Johannesburg - Zimbabwe’s President Robert Mugabe has slammed the two-term limit imposed on African leaders, but at the same time made fun of Burundi’s president Pierre Nkurunziza’s third-term bid.

Speaking at the opening session of the African Union assembly of heads of state in Sandton on Sunday afternoon “we [in Africa] put a rope around our own neck and say leaders must only have two terms”.

Mugabe, who is serving his seventh term, but his first under Zimbabwe’s new constitution which restricts him to two terms, added that leaders in Europe did not face the same term limits, yet they are still considered to be democracies.

“It is a democracy, if people want a leader to continue, let him continue,” he said, adding that two terms could feel as short as two weeks.

But he warned against causing instability by seeking more than two terms.

He appeared to make fun of Burundi’s Pierre Nkurunziza, who said his first term shouldn't count towards his constitutional two-term limit because he was chosen by parliament and not by the people. “They say the first term was not a real term. But you were there for five years!” Mugabe said. 

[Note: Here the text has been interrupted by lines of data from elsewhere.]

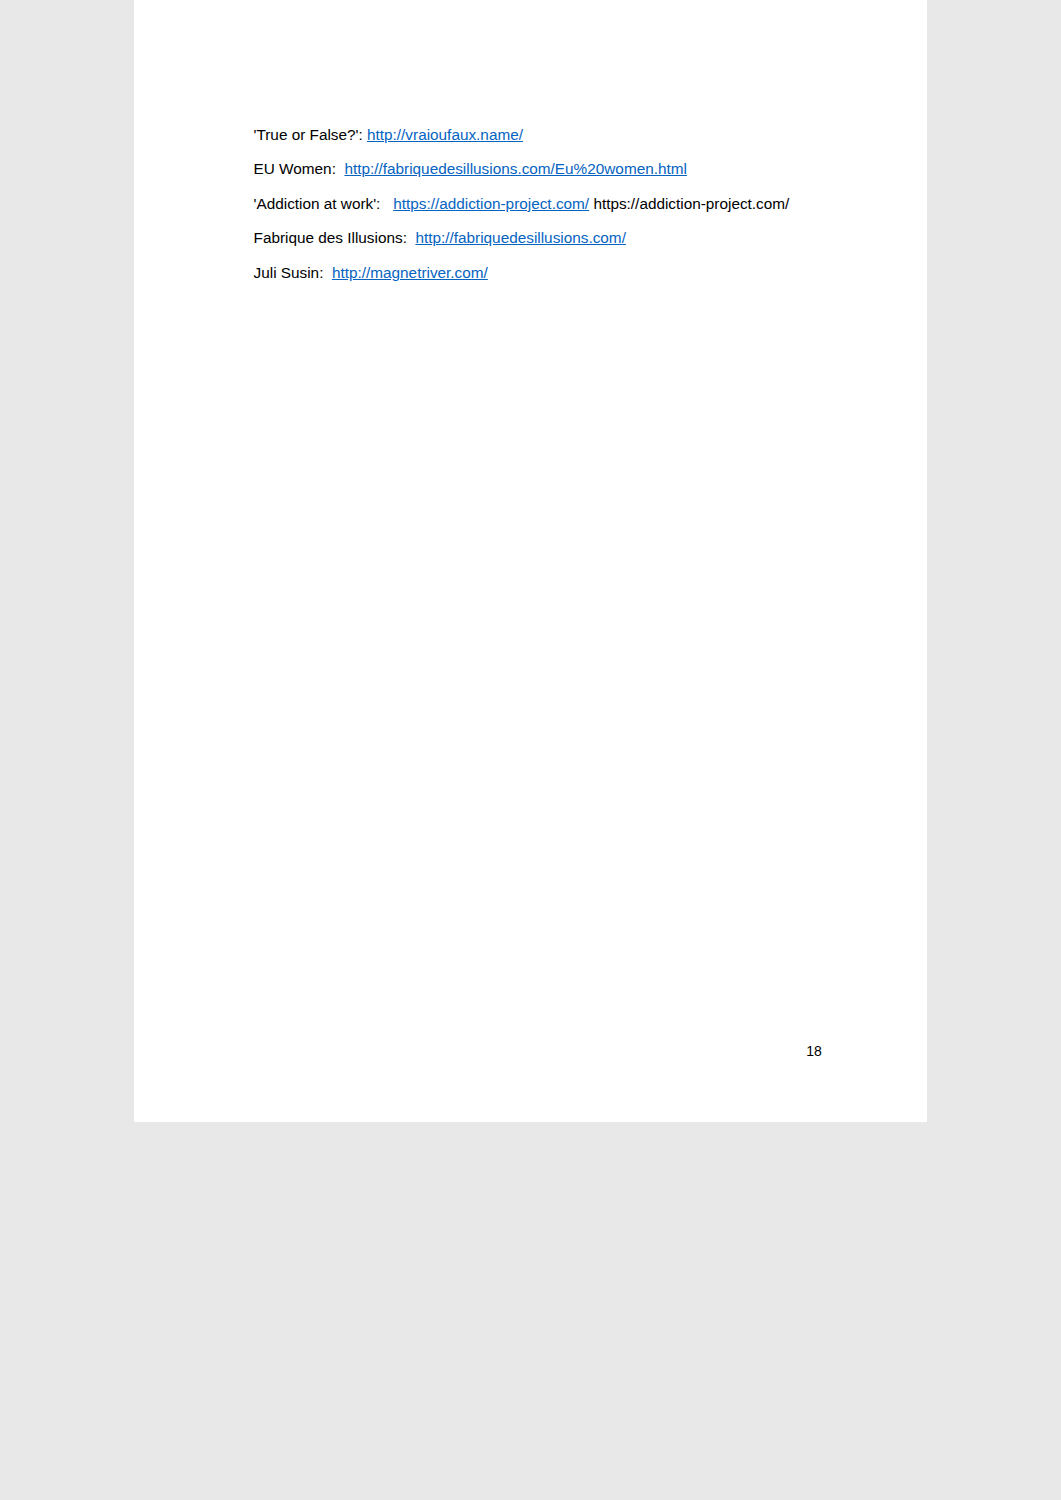'True or False?': http://vraioufaux.name/
EU Women: http://fabriquedesillusions.com/Eu%20women.html
'Addiction at work': https://addiction-project.com/ https://addiction-project.com/
Fabrique des Illusions: http://fabriquedesillusions.com/
Juli Susin: http://magnetriver.com/
18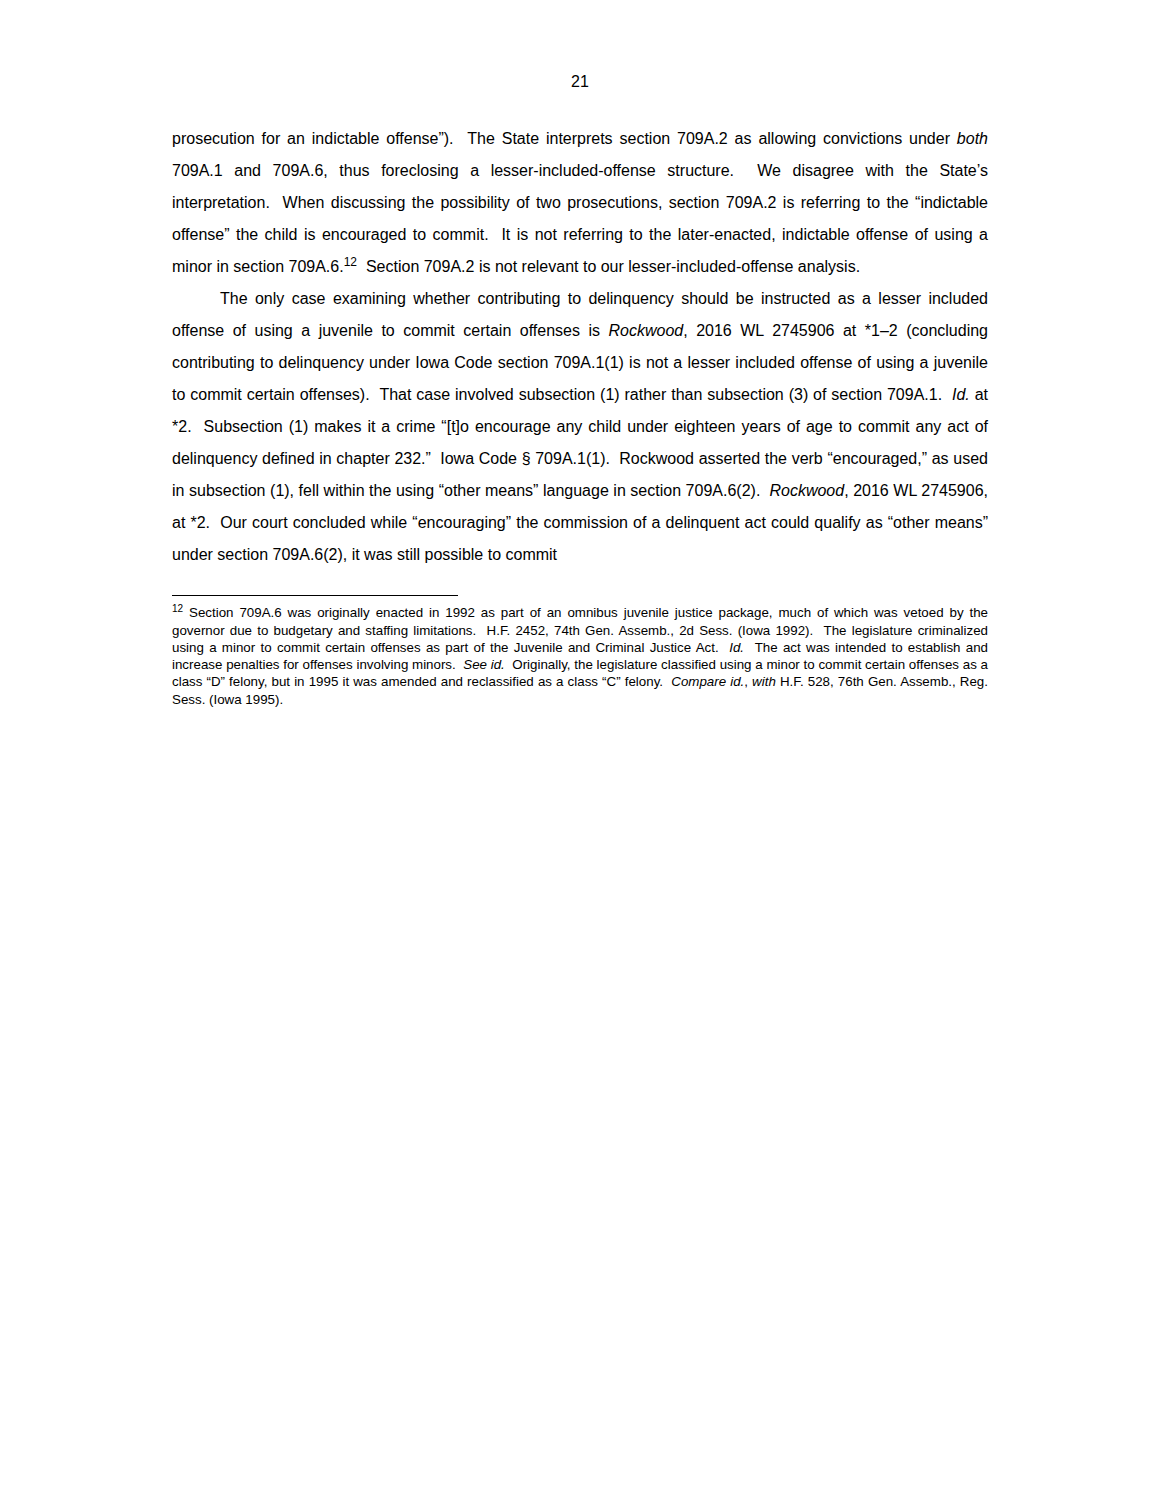21
prosecution for an indictable offense”). The State interprets section 709A.2 as allowing convictions under both 709A.1 and 709A.6, thus foreclosing a lesser-included-offense structure. We disagree with the State’s interpretation. When discussing the possibility of two prosecutions, section 709A.2 is referring to the “indictable offense” the child is encouraged to commit. It is not referring to the later-enacted, indictable offense of using a minor in section 709A.6.12 Section 709A.2 is not relevant to our lesser-included-offense analysis.
The only case examining whether contributing to delinquency should be instructed as a lesser included offense of using a juvenile to commit certain offenses is Rockwood, 2016 WL 2745906 at *1–2 (concluding contributing to delinquency under Iowa Code section 709A.1(1) is not a lesser included offense of using a juvenile to commit certain offenses). That case involved subsection (1) rather than subsection (3) of section 709A.1. Id. at *2. Subsection (1) makes it a crime “[t]o encourage any child under eighteen years of age to commit any act of delinquency defined in chapter 232.” Iowa Code § 709A.1(1). Rockwood asserted the verb “encouraged,” as used in subsection (1), fell within the using “other means” language in section 709A.6(2). Rockwood, 2016 WL 2745906, at *2. Our court concluded while “encouraging” the commission of a delinquent act could qualify as “other means” under section 709A.6(2), it was still possible to commit
12 Section 709A.6 was originally enacted in 1992 as part of an omnibus juvenile justice package, much of which was vetoed by the governor due to budgetary and staffing limitations. H.F. 2452, 74th Gen. Assemb., 2d Sess. (Iowa 1992). The legislature criminalized using a minor to commit certain offenses as part of the Juvenile and Criminal Justice Act. Id. The act was intended to establish and increase penalties for offenses involving minors. See id. Originally, the legislature classified using a minor to commit certain offenses as a class “D” felony, but in 1995 it was amended and reclassified as a class “C” felony. Compare id., with H.F. 528, 76th Gen. Assemb., Reg. Sess. (Iowa 1995).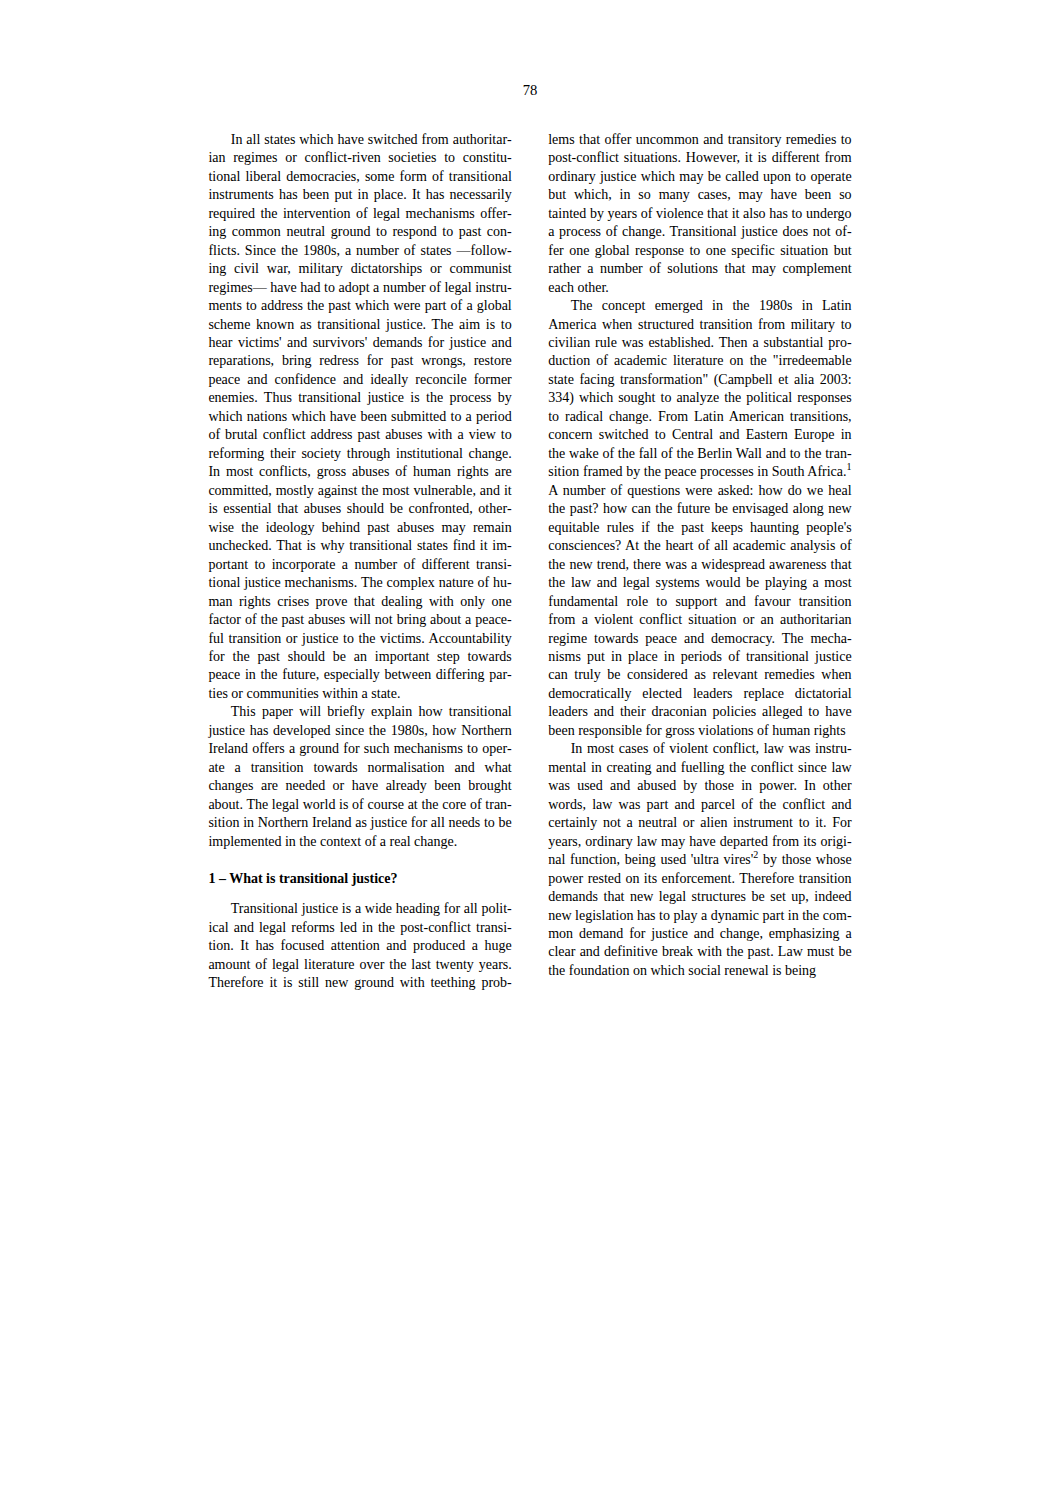78
In all states which have switched from authoritarian regimes or conflict-riven societies to constitutional liberal democracies, some form of transitional instruments has been put in place. It has necessarily required the intervention of legal mechanisms offering common neutral ground to respond to past conflicts. Since the 1980s, a number of states —following civil war, military dictatorships or communist regimes— have had to adopt a number of legal instruments to address the past which were part of a global scheme known as transitional justice. The aim is to hear victims' and survivors' demands for justice and reparations, bring redress for past wrongs, restore peace and confidence and ideally reconcile former enemies. Thus transitional justice is the process by which nations which have been submitted to a period of brutal conflict address past abuses with a view to reforming their society through institutional change. In most conflicts, gross abuses of human rights are committed, mostly against the most vulnerable, and it is essential that abuses should be confronted, otherwise the ideology behind past abuses may remain unchecked. That is why transitional states find it important to incorporate a number of different transitional justice mechanisms. The complex nature of human rights crises prove that dealing with only one factor of the past abuses will not bring about a peaceful transition or justice to the victims. Accountability for the past should be an important step towards peace in the future, especially between differing parties or communities within a state.
This paper will briefly explain how transitional justice has developed since the 1980s, how Northern Ireland offers a ground for such mechanisms to operate a transition towards normalisation and what changes are needed or have already been brought about. The legal world is of course at the core of transition in Northern Ireland as justice for all needs to be implemented in the context of a real change.
1 – What is transitional justice?
Transitional justice is a wide heading for all political and legal reforms led in the post-conflict transition. It has focused attention and produced a huge amount of legal literature over the last twenty years. Therefore it is still new ground with teething problems that offer uncommon and transitory remedies to post-conflict situations. However, it is different from ordinary justice which may be called upon to operate but which, in so many cases, may have been so tainted by years of violence that it also has to undergo a process of change. Transitional justice does not offer one global response to one specific situation but rather a number of solutions that may complement each other.
The concept emerged in the 1980s in Latin America when structured transition from military to civilian rule was established. Then a substantial production of academic literature on the "irredeemable state facing transformation" (Campbell et alia 2003: 334) which sought to analyze the political responses to radical change. From Latin American transitions, concern switched to Central and Eastern Europe in the wake of the fall of the Berlin Wall and to the transition framed by the peace processes in South Africa.1 A number of questions were asked: how do we heal the past? how can the future be envisaged along new equitable rules if the past keeps haunting people's consciences? At the heart of all academic analysis of the new trend, there was a widespread awareness that the law and legal systems would be playing a most fundamental role to support and favour transition from a violent conflict situation or an authoritarian regime towards peace and democracy. The mechanisms put in place in periods of transitional justice can truly be considered as relevant remedies when democratically elected leaders replace dictatorial leaders and their draconian policies alleged to have been responsible for gross violations of human rights
In most cases of violent conflict, law was instrumental in creating and fuelling the conflict since law was used and abused by those in power. In other words, law was part and parcel of the conflict and certainly not a neutral or alien instrument to it. For years, ordinary law may have departed from its original function, being used 'ultra vires'2 by those whose power rested on its enforcement. Therefore transition demands that new legal structures be set up, indeed new legislation has to play a dynamic part in the common demand for justice and change, emphasizing a clear and definitive break with the past. Law must be the foundation on which social renewal is being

There have been calls from within AU member states for Nkurunziza not to seek a third term, while the AU's Peace and Security Council last night called for an urgent intervention in Burundi to prevent the conflict around the upcoming elections from deteriorating into civil war.

He also spoke out against leaders seeking retaliation. “Then there are fights. You beat me yesterday, I beat you tomorrow, and you overthrew me yesterday, now we’ll overthrow you also. Things continue to happen. Let’s be brotherly, principled and avoid causing problems to our people, because then our people become refugees,” he said.

Mugabe returned to his scripted speech after being passed a note by an aide.

Earlier in his speech he slammed the west for its thirst for mineral resources. He slammed former US president George W Bush and former British president Tony Blair for the war in Iraq and for taking out former Iraq ruler Saddam Hussein because of oil.

“When they look at their little British island, left with nothing to offer, except a little coal, which they are burning,” he said, to laughter and applause by delegates.

Mugabe sympathised with Hussein, who he said was vilified as a dictator with weapons of mass destruction because the west wanted his oil.

He had delegates in more hysterics by saying “little Bush” and “little Blair” played follow my leader, and went off to war in Iraq.

Mugabe was making these remarks as there are calls for the arrest of Sudanese president Omar al-Bashir’s arrest after he flew to South Africa, which is a signatory to the Rome Statute. This obliges South Africa to arrest Bashir, who wanted by the International Criminal Court for war crimes and crimes against humanity.

The AU has been increasingly hostile towards the ICC, with many making the argument that the US and Britain have been equally guilty of war crimes in Iraq.